Write out the text of the items below again, swapping every "VPS" for "VDS" and changing nothing else. Leave out the pictures.

Items from a data source:
———

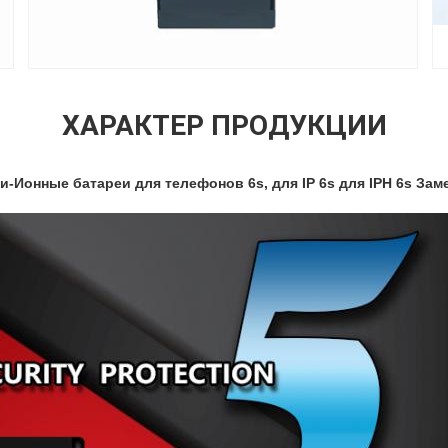
ХАРАКТЕР ПРОДУКЦИИ
Ионные батареи для телефонов 6s, для IP 6s для IPH 6s Зам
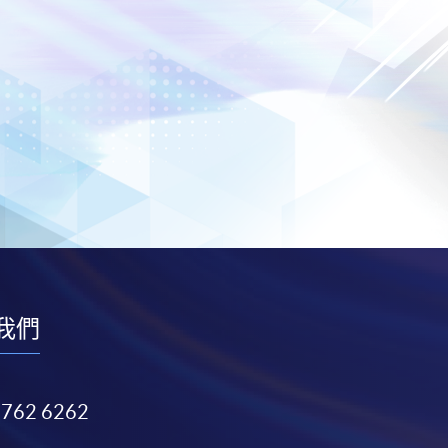
我們
3762 6262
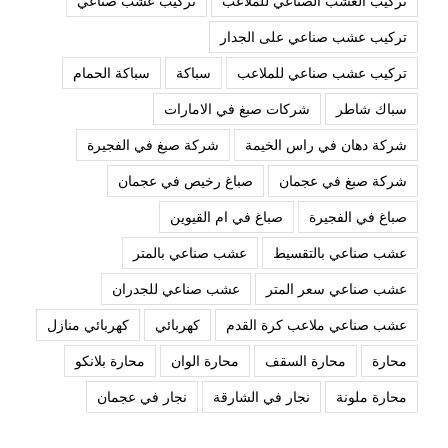
تركيب العشب الصناعي للملاعب
تركيب عشب صناعي
تركيب عشب صناعي على الجدار
تركيب عشب صناعي للملاعب
سباكة
سباكة الحمام
سباك شاطر
شركات صبغ في الامارات
شركة دهان في راس الخيمة
شركة صبغ في الفجيرة
شركة صبغ في عجمان
صباغ رخيص في عجمان
صباغ في الفجيرة
صباغ في ام القيوين
عشب صناعي بالتقسيط
عشب صناعي بالمتر
عشب صناعي سعر المتر
عشب صناعي للجدران
عشب صناعي ملاعب كرة القدم
كهربائي
كهربائي منازل
محارة
محارة السقف
محارة الوان
محارة بلانكو
محارة ملونة
نجار في الشارقة
نجار في عجمان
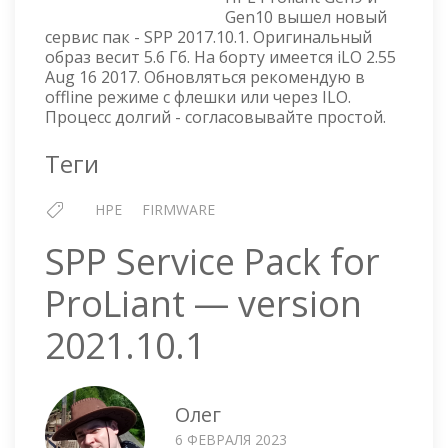
PROLIANT
Gen10 вышел новый
—
сервис пак - SPP 2017.10.1. Оригинальный
VERSION
образ весит 5.6 Гб. На борту имеется iLO 2.55
2017.10.1
Aug 16 2017. Обновляться рекомендую в
offline режиме с флешки или через ILO.
Процесс долгий - согласовывайте простой.
Теги
HPE
FIRMWARE
SPP Service Pack for
ProLiant — version
2021.10.1
Олег
6 ФЕВРАЛЯ 2023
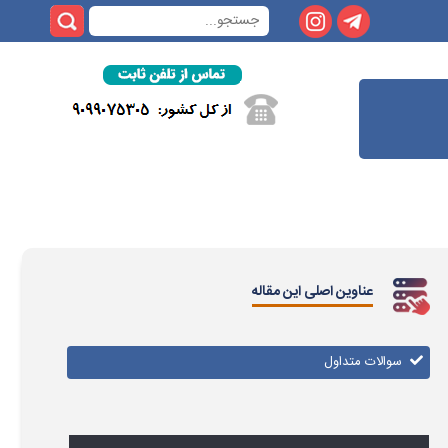
عناوین اصلی این مقاله
سوالات متداول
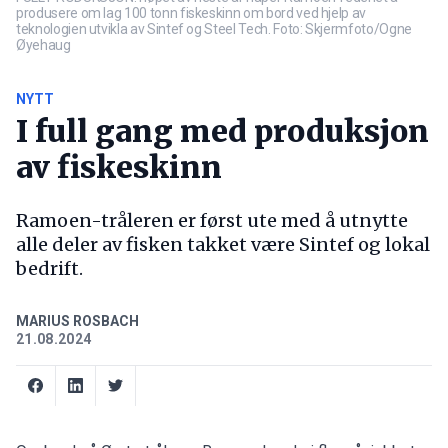
produsere om lag 100 tonn fiskeskinn om bord ved hjelp av
teknologien utvikla av Sintef og Steel Tech. Foto: Skjermfoto/Ogne
Øyehaug
NYTT
I full gang med produksjon
av fiskeskinn
Ramoen-tråleren er først ute med å utnytte
alle deler av fisken takket være Sintef og lokal
bedrift.
MARIUS ROSBACH
21.08.2024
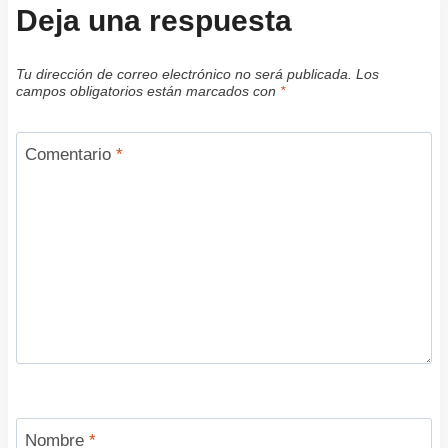
Deja una respuesta
Tu dirección de correo electrónico no será publicada.
Los
campos obligatorios están marcados con
*
Comentario
*
Nombre
*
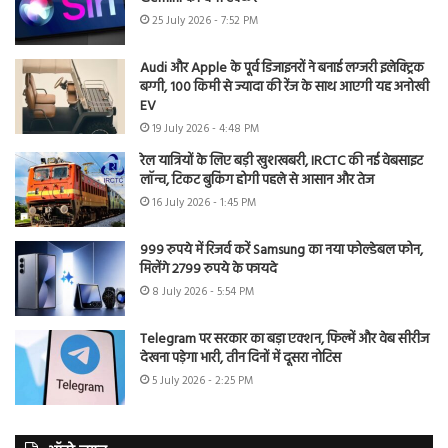
25 July 2026 - 7:52 PM
Audi और Apple के पूर्व डिजाइनरों ने बनाई लग्जरी इलेक्ट्रिक
बग्गी, 100 किमी से ज्यादा की रेंज के साथ आएगी यह अनोखी
EV
19 July 2026 - 4:48 PM
रेल यात्रियों के लिए बड़ी खुशखबरी, IRCTC की नई वेबसाइट
लॉन्च, टिकट बुकिंग होगी पहले से आसान और तेज
16 July 2026 - 1:45 PM
999 रुपये में रिजर्व करें Samsung का नया फोल्डेबल फोन,
मिलेंगे 2799 रुपये के फायदे
8 July 2026 - 5:54 PM
Telegram पर सरकार का बड़ा एक्शन, फिल्में और वेब सीरीज
देखना पड़ेगा भारी, तीन दिनों में दूसरा नोटिस
5 July 2026 - 2:25 PM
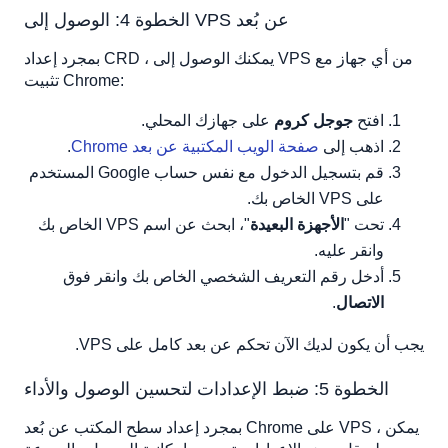
الخطوة 4: الوصول إلى VPS عن بُعد
بمجرد إعداد CRD ، يمكنك الوصول إلى VPS من أي جهاز مع
تثبيت Chrome:
افتح
جوجل كروم
على جهازك المحلي.
اذهب إلى
صفحة الويب المكتبية عن بعد Chrome
.
قم بتسجيل الدخول مع نفس حساب Google المستخدم
على VPS الخاص بك.
تحت "
الأجهزة البعيدة
"، ابحث عن اسم VPS الخاص بك
وانقر عليه.
أدخل رقم التعريف الشخصي الخاص بك وانقر فوق
الاتصال
.
يجب أن يكون لديك الآن تحكم عن بعد كامل على VPS.
الخطوة 5: ضبط الإعدادات لتحسين الوصول والأداء
بمجرد إعداد سطح المكتب عن بُعد Chrome على VPS ، يمكن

———

## Answer space
ХАРАКТЕР ПРОДУКЦИИ
Ионные батареи для телефонов 6s, для IP 6s для IPH 6s Зам
我們
3762 6262
تركيب العشب الصناعي للملاعب
تركيب عشب صناعي
تركيب عشب صناعي على الجدار
تركيب عشب صناعي للملاعب
سباكة
سباكة الحمام
سباك شاطر
شركات صبغ في الامارات
شركة دهان في راس الخيمة
شركة صبغ في الفجيرة
شركة صبغ في عجمان
صباغ رخيص في عجمان
صباغ في الفجيرة
صباغ في ام القيوين
عشب صناعي بالتقسيط
عشب صناعي بالمتر
عشب صناعي سعر المتر
عشب صناعي للجدران
عشب صناعي ملاعب كرة القدم
كهربائي
كهربائي منازل
محارة
محارة السقف
محارة الوان
محارة بلانكو
محارة ملونة
نجار في الشارقة
نجار في عجمان
PROLIANT
Gen10 вышел новый
—
сервис пак - SPP 2017.10.1. Оригинальный
VERSION
образ весит 5.6 Гб. На борту имеется iLO 2.55
2017.10.1
Aug 16 2017. Обновляться рекомендую в
offline режиме с флешки или через ILO.
Процесс долгий - согласовывайте простой.
Теги
HPE
FIRMWARE
SPP Service Pack for
ProLiant — version
2021.10.1
Олег
6 ФЕВРАЛЯ 2023
عناوین اصلی این مقاله
سوالات متداول
produsere om lag 100 tonn fiskeskinn om bord ved hjelp av
teknologien utvikla av Sintef og Steel Tech. Foto: Skjermfoto/Ogne
Øyehaug
NYTT
I full gang med produksjon
av fiskeskinn
Ramoen-tråleren er først ute med å utnytte
alle deler av fisken takket være Sintef og lokal
bedrift.
MARIUS ROSBACH
21.08.2024
Deja una respuesta
Tu dirección de correo electrónico no será publicada.
Los
campos obligatorios están marcados con
*
Comentario
*
Nombre
*
25 July 2026 - 7:52 PM
Audi और Apple के पूर्व डिजाइनरों ने बनाई लग्जरी इलेक्ट्रिक
बग्गी, 100 किमी से ज्यादा की रेंज के साथ आएगी यह अनोखी
EV
19 July 2026 - 4:48 PM
रेल यात्रियों के लिए बड़ी खुशखबरी, IRCTC की नई वेबसाइट
लॉन्च, टिकट बुकिंग होगी पहले से आसान और तेज
16 July 2026 - 1:45 PM
999 रुपये में रिजर्व करें Samsung का नया फोल्डेबल फोन,
मिलेंगे 2799 रुपये के फायदे
8 July 2026 - 5:54 PM
Telegram पर सरकार का बड़ा एक्शन, फिल्में और वेब सीरीज
देखना पड़ेगा भारी, तीन दिनों में दूसरा नोटिस
5 July 2026 - 2:25 PM
الخطوة 4: الوصول إلى VDS عن بُعد
بمجرد إعداد CRD ، يمكنك الوصول إلى VDS من أي جهاز مع
تثبيت Chrome:
افتح
جوجل كروم
على جهازك المحلي.
اذهب إلى
صفحة الويب المكتبية عن بعد Chrome
.
قم بتسجيل الدخول مع نفس حساب Google المستخدم
على VDS الخاص بك.
تحت "
الأجهزة البعيدة
"، ابحث عن اسم VDS الخاص بك
وانقر عليه.
أدخل رقم التعريف الشخصي الخاص بك وانقر فوق
الاتصال
.
يجب أن يكون لديك الآن تحكم عن بعد كامل على VDS.
الخطوة 5: ضبط الإعدادات لتحسين الوصول والأداء
بمجرد إعداد سطح المكتب عن بُعد Chrome على VDS ، يمكن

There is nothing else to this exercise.